In quell'incontro seppi che i bambini frequentavano queste scuole in tre turni, uno di questi turni, dalla tarda mattinata al primo pomeriggio (dalle 11 alle 15) prevedeva la pausa pranzo. Dopo aver sentito questo da un pubblico di dirigenti scolastici, ho detto che molti bambini probabilmente dormirebbero a quest'ora. Dopo aver sentito questa supposizione, c'è stata una diffusa protesta da parte del pubblico "non dormono nella mia scuola!" Le ricerche da noi effettuate successivamente hanno dimostrato che sì, molti bambini dormivano effettivamente nel primo pomeriggio e abbiamo visto anche un insegnante dormire a quell'ora. La mancanza di una “politica del sonno” era molto evidente o, per meglio dire, la politica attuale ignorava gli studenti nella loro temporalità.
La successiva direzione dell’educazione della prima infanzia nella città di San Paolo non ha mostrato evidenza dell’implementazione di orari più informati nell’organizzazione temporale delle scuole. Una recente manifestazione del nostro modo di pensare agli orari scolastici è stata presentata in occasione della celebrazione del centenario di Paulo Freire, un evento organizzato presso la Facoltà di Scienze della Formazione dell'USP. Il testo “L'organizzazione dell'orario scolastico: una proposta ispirata da Paulo Freire” in cui proponiamo un processo di deliberazione dell'orario scolastico che tenga conto di insegnanti, personale e studenti. Questo processo può essere adattato a qualsiasi livello di istruzione, nonché un campo di riflessione sulla vita quotidiana della famiglia.

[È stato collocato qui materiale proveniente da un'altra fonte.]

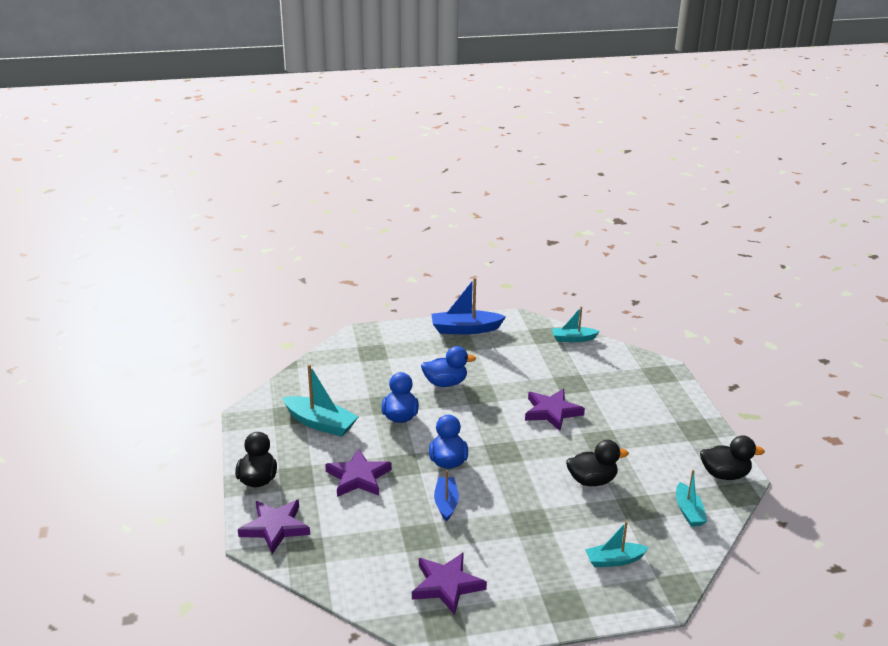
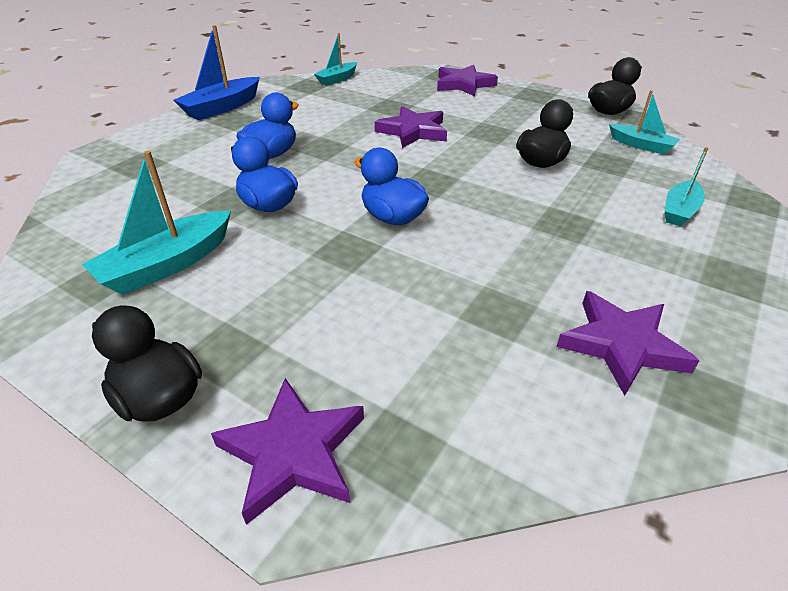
camera: 45 degrees left, 10 degrees up
turquoise boat [282,364,359,437] -> turquoise boat turned 150 degrees clockwise [82,151,231,295]
purple star [325,449,392,497] -> purple star moved to [437,65,498,97]
blue boat [434,470,459,522] -> none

*Luiz Menna-Barreto È un professore “senior” in pensione di scienze biomediche presso EACH-USP. È autore, tra gli altri libri, di Storia e prospettive della cronobiologia in Brasile e America Latina (edusp).[https://amzn.to/4i0S6Ti]
Riferimenti
Nascita, K. Oggetti del tempo, Pallgrave Macmillan, 2012.
Chauhan, S. et al. Beyond Sleep: un modello multidimensionale di cronotipo. Neuroscienze e recensioni bio-comportamentali, 148: 1-14, 2023.
Roelof, A. Capanna. et al. Alla ricerca di una nicchia temporale: fattori ambientali. Progressi nella ricerca sul cervello, 281-304, 2012.